**STUDY TEXT:**
+--

In this project, Strands acts as the controller. It ensures the supervisor calls the analyzer first and the communication step second. It enforces order without requiring complex orchestration code.
What Is Ollama and Why Use It
Ollama is a local runtime that allows you to run open source language models on your own machine. It exposes a simple HTTP server, typically at:http://localhost:11434
Instead of sending prompts to a cloud provider, your application sends them to Ollama, which runs the model locally.
This gives you:
Full local control
No external inference costs
Faster iteration during development
No dependency on external model APIs
In this project, Ollama runs small models such as Gemma 2B to handle structured reasoning.
Installing Ollama on Windows
Step 1: Download
Go to the official website: https://ollama.com
Download the Windows installer.
Step 2: Install
Run the installer and follow the default setup. Ollama installs as a background service.
Step 3: Verify
Open PowerShell and run:
ollama --version
If installed correctly, it prints the version.
Pulling and Running a Model
To download a model such as Gemma 2B:
ollama pull gemma:2b
To see all installed models:
ollama list
To run the model interactively:
ollama run gemma:2b
To call the model from your application, send an HTTP request to:
http://localhost:11434/api/generate
Example:
curl http://localhost:11434/api/generate -d '{
"model": "gemma:2b",
"prompt": "What can you do?"
}'
Your Strands agent internally calls this endpoint when configured with OllamaModel.
High Level Design - Multi agent workflow
The system follows a simple multi step flow:
A supervisor agent receives a task.
An analyzer component fetches match data from a Football API.

+--

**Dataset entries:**
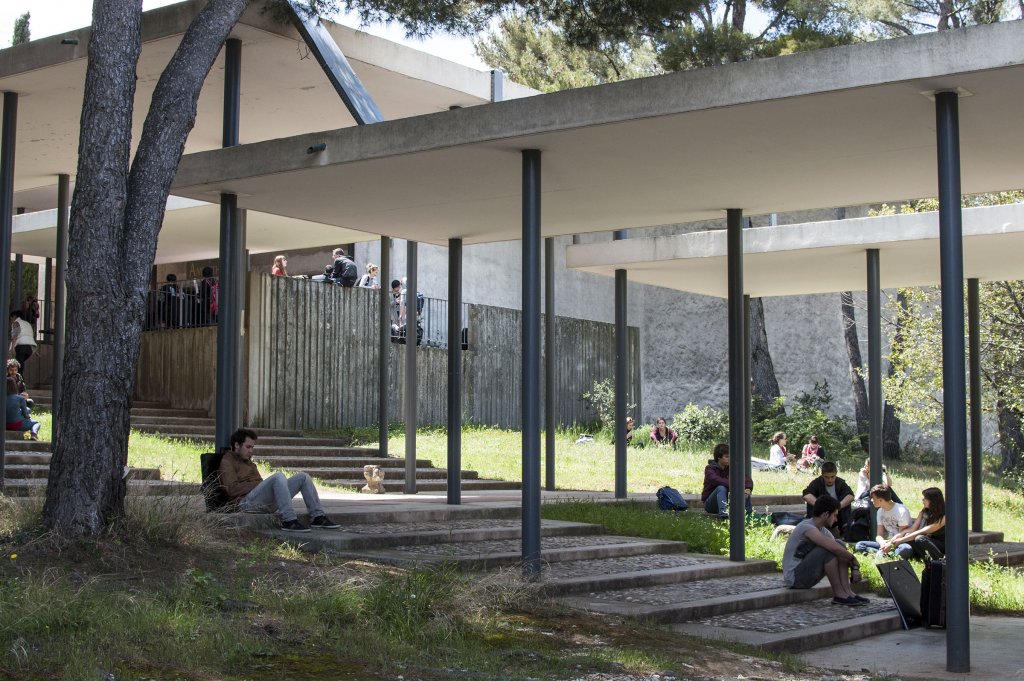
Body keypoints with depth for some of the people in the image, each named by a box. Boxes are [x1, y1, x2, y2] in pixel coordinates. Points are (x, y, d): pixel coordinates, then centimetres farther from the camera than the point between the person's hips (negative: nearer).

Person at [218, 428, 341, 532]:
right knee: (278, 476, -34)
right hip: (246, 501, -9)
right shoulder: (227, 461, 5)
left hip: (267, 503, 9)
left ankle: (317, 517, -6)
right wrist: (257, 484, -9)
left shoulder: (248, 462, 33)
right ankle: (289, 521, -41)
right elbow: (232, 489, -11)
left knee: (303, 477, 2)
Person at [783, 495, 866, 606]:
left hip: (808, 575, 9)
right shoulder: (807, 528, -22)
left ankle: (847, 591, -5)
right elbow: (834, 548, -32)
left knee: (840, 545, 2)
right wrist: (854, 560, -17)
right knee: (829, 550, -25)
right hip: (793, 577, -9)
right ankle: (838, 594, -15)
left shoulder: (823, 530, 8)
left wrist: (854, 568, -3)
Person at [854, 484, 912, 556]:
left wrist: (890, 545, -32)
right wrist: (882, 542, -19)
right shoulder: (880, 511, 9)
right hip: (886, 543, 6)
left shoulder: (901, 511, -12)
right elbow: (879, 535, 6)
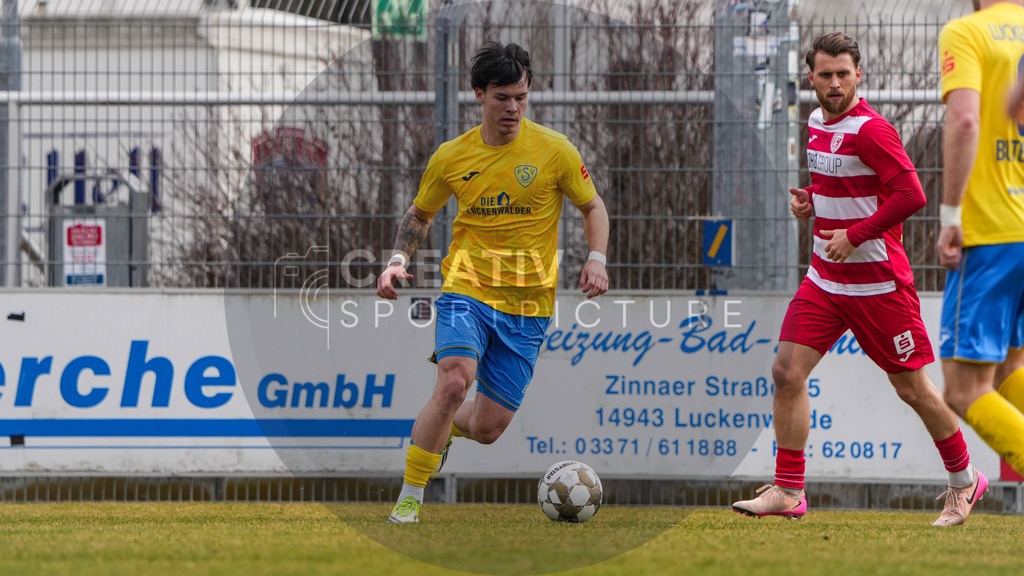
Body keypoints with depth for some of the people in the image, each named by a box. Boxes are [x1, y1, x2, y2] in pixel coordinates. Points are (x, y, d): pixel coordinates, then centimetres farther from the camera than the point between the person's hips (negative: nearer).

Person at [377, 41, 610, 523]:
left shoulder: (554, 150, -2)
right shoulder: (451, 158, 2)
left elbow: (593, 207, 10)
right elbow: (420, 215, 18)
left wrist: (596, 259, -7)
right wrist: (399, 260, 1)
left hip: (527, 305, 1)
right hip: (467, 290, -1)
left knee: (488, 428, 1)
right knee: (454, 381, -28)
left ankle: (445, 428, 40)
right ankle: (409, 498, -17)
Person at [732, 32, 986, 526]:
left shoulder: (870, 130, -17)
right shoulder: (817, 123, 9)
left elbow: (911, 194, -24)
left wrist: (855, 235, -22)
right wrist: (808, 201, 6)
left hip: (877, 281, -7)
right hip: (825, 278, 7)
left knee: (911, 386, 2)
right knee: (787, 371, -6)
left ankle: (964, 480, 22)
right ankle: (787, 492, -2)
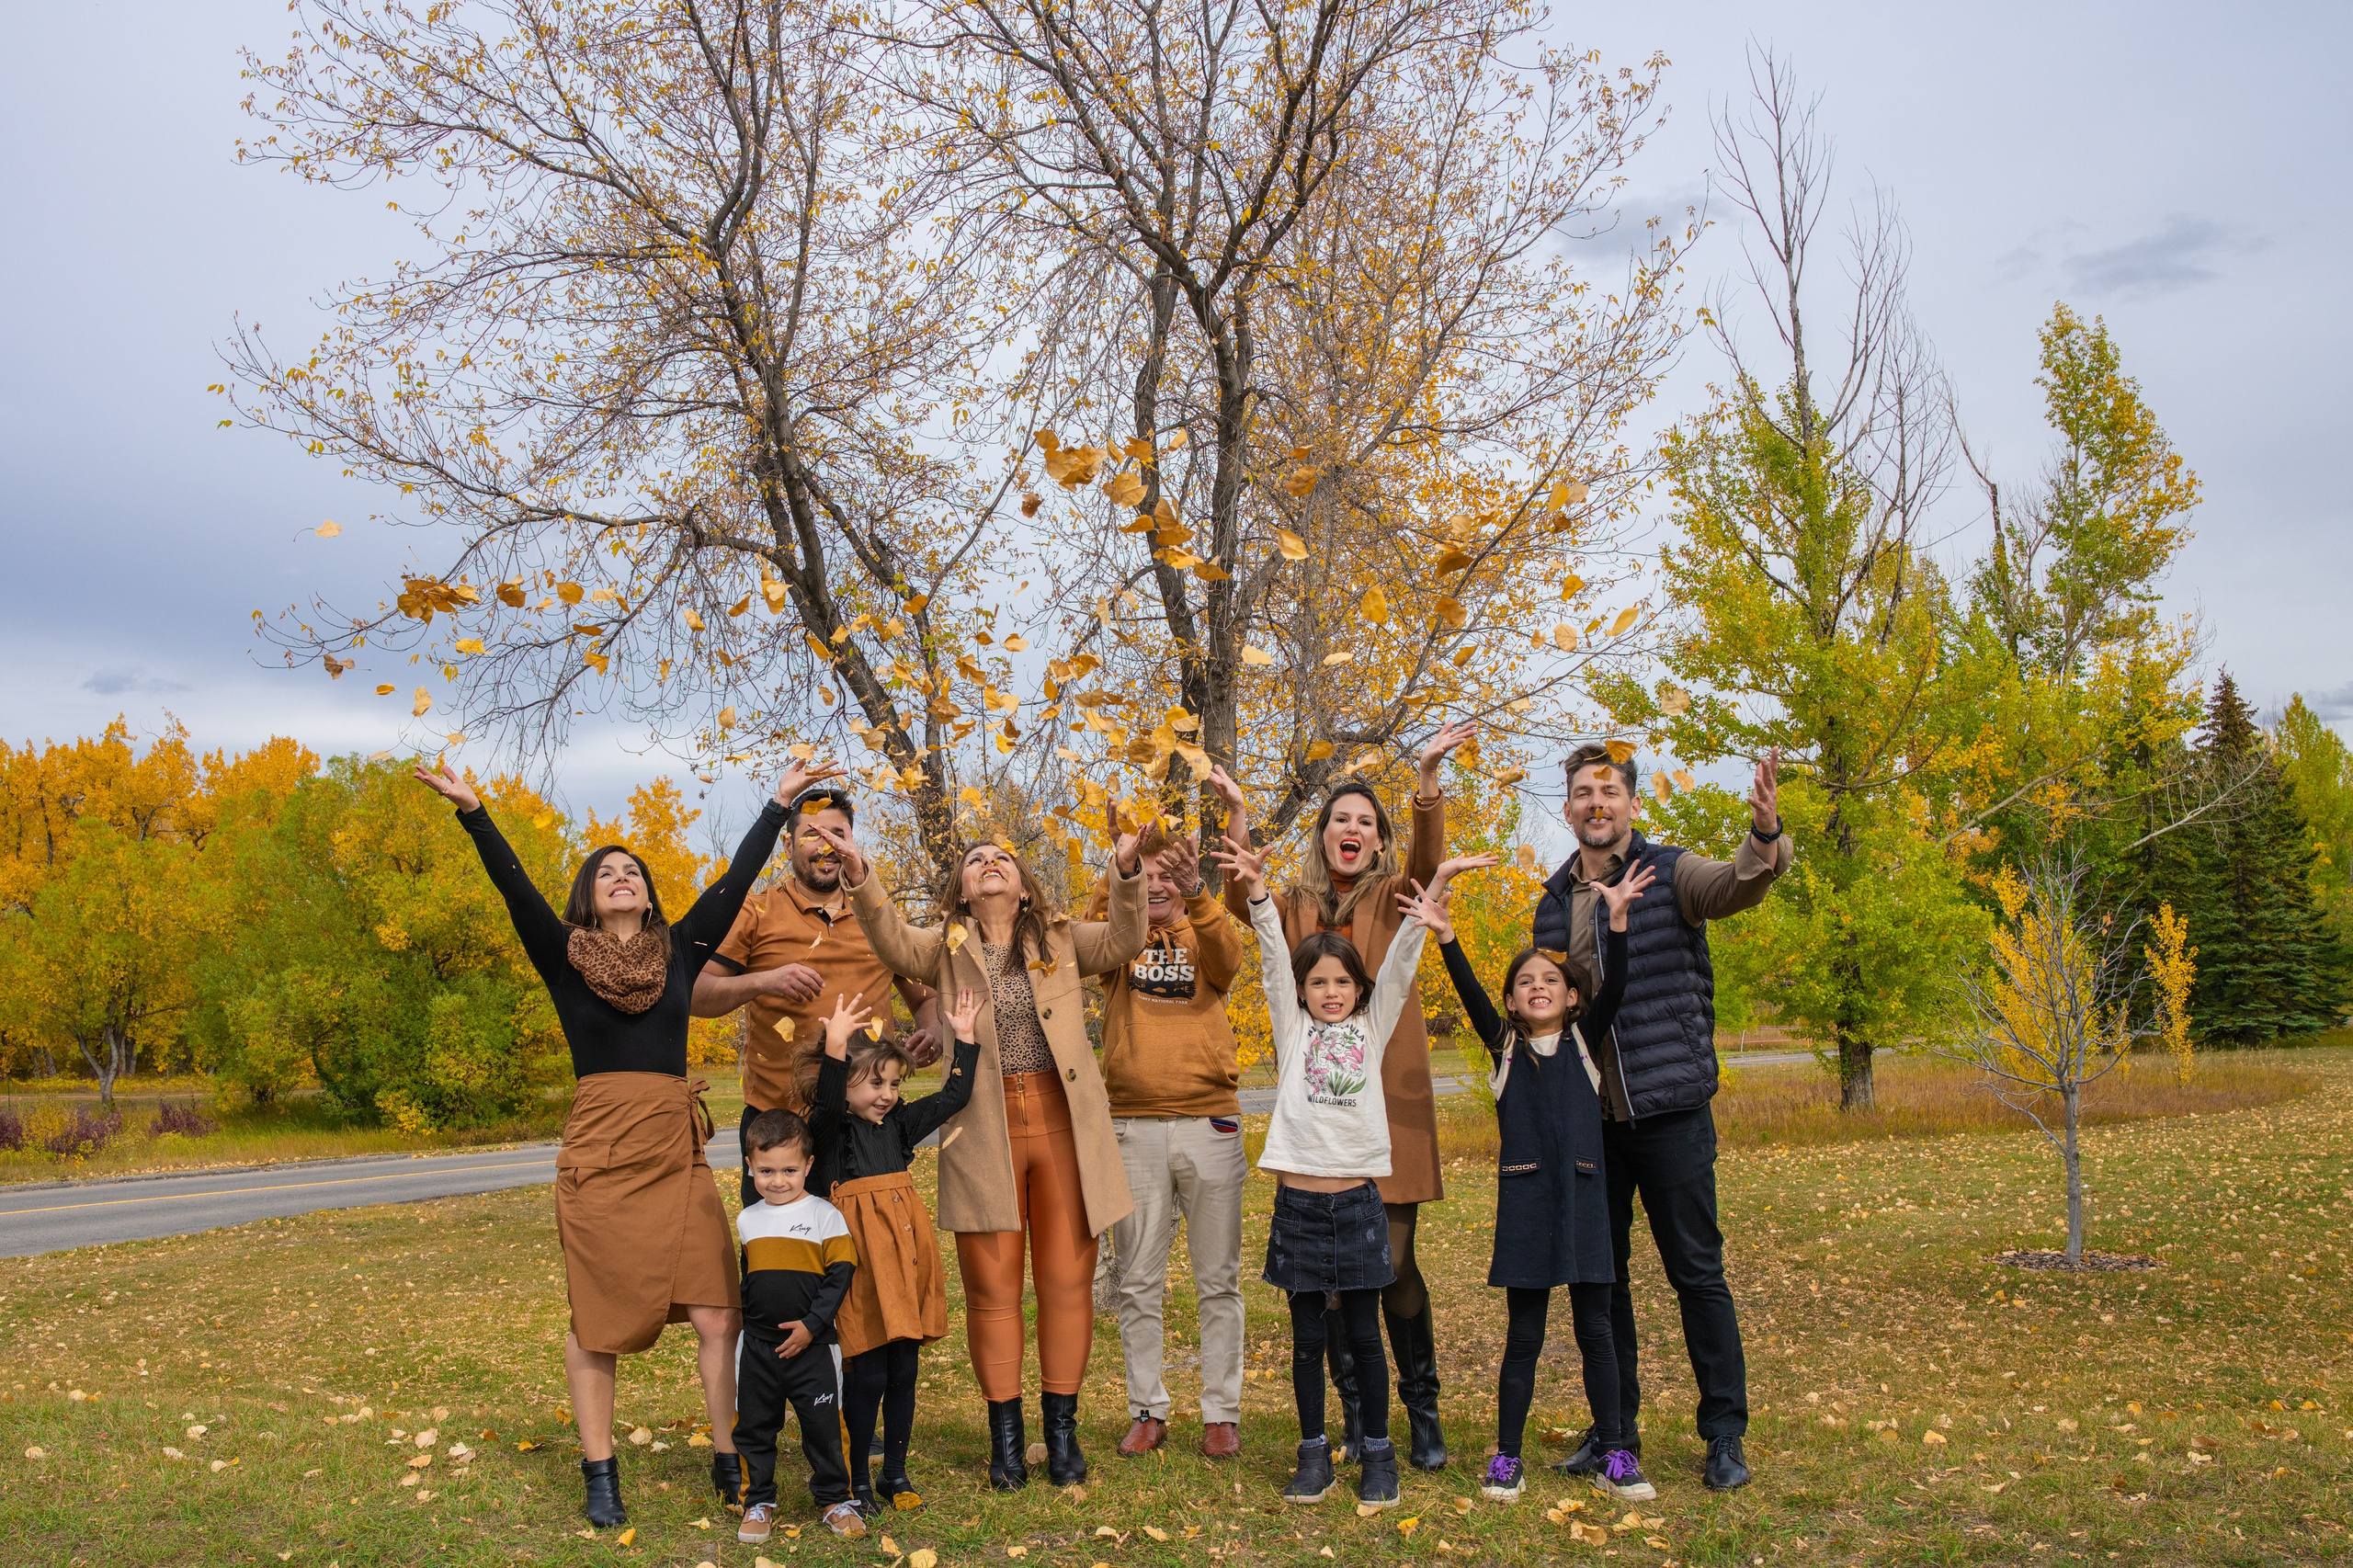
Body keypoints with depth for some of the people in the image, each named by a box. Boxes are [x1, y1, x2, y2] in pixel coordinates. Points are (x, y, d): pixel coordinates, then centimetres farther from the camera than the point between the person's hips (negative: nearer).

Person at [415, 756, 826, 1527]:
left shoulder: (678, 952, 11)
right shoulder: (565, 958, 5)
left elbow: (734, 883, 10)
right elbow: (515, 888, -6)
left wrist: (778, 805, 11)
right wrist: (473, 813, -17)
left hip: (678, 1156, 2)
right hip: (599, 1157, -2)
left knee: (717, 1314, -1)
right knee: (596, 1320, 6)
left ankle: (732, 1465, 10)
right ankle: (600, 1476, 17)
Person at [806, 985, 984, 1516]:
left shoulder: (899, 1125, 12)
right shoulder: (832, 1129, -5)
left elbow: (953, 1097, 19)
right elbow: (826, 1104, -28)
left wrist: (966, 1037, 16)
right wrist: (833, 1047, -41)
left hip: (905, 1263, 6)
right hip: (861, 1266, -6)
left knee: (903, 1373, 11)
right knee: (868, 1376, -3)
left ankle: (896, 1473, 24)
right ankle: (857, 1482, 12)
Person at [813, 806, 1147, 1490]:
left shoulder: (1061, 940, 11)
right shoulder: (948, 946, 8)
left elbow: (1123, 941, -4)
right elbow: (895, 941, -11)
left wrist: (1127, 870, -21)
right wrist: (858, 878, -29)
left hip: (1061, 1121, 1)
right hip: (981, 1129, -1)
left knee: (1067, 1279, 5)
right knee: (992, 1284, 3)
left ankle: (1062, 1428, 18)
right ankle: (1005, 1433, 16)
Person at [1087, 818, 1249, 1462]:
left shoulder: (1205, 939, 8)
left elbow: (1227, 958, -16)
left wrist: (1195, 893, -33)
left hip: (1209, 1124, 0)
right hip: (1134, 1127, 1)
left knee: (1218, 1281, 5)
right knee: (1138, 1282, 7)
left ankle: (1221, 1413, 15)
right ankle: (1149, 1413, 18)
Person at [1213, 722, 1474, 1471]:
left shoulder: (1393, 898, 8)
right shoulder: (1296, 906, 11)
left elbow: (1428, 863, -13)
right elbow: (1243, 905, -8)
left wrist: (1429, 778, -27)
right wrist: (1238, 819, -21)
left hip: (1389, 1094, -2)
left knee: (1393, 1262, -3)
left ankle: (1423, 1411, 14)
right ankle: (1356, 1412, 20)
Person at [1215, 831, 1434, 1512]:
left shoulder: (1372, 1027, 9)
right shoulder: (1293, 1029, 7)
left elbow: (1399, 966, -2)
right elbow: (1274, 959, -4)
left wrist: (1423, 906, -15)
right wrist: (1256, 894, -16)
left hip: (1358, 1200, 0)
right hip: (1299, 1200, 0)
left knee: (1364, 1333, 6)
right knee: (1308, 1336, 7)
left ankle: (1377, 1454, 17)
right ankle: (1314, 1454, 18)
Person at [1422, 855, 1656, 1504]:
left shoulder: (1585, 1039, 7)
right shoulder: (1505, 1045, 6)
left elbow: (1613, 989, -8)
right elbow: (1470, 995, -9)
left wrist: (1617, 921, -22)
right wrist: (1444, 936, -24)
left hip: (1582, 1193, 1)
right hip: (1524, 1196, -1)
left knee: (1595, 1328, 7)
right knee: (1524, 1334, 4)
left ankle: (1613, 1457, 16)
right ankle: (1506, 1456, 13)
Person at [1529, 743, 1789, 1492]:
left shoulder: (1669, 872, -4)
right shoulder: (1554, 900, 8)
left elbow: (1738, 885, -26)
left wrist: (1764, 835, -45)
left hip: (1670, 1109, -4)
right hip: (1586, 1115, 4)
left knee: (1697, 1272, 2)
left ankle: (1725, 1435, 14)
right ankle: (1615, 1429, 24)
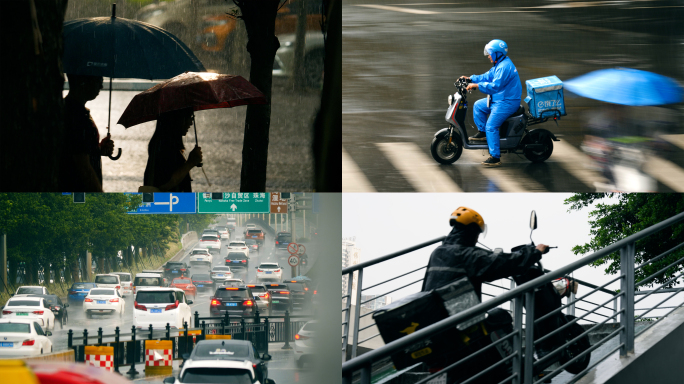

+--

**ASSIGNED TASK:**
In the Ollama guide, which command lists all installed models?

**OUTPUT OF THE EXERCISE:**
ollama list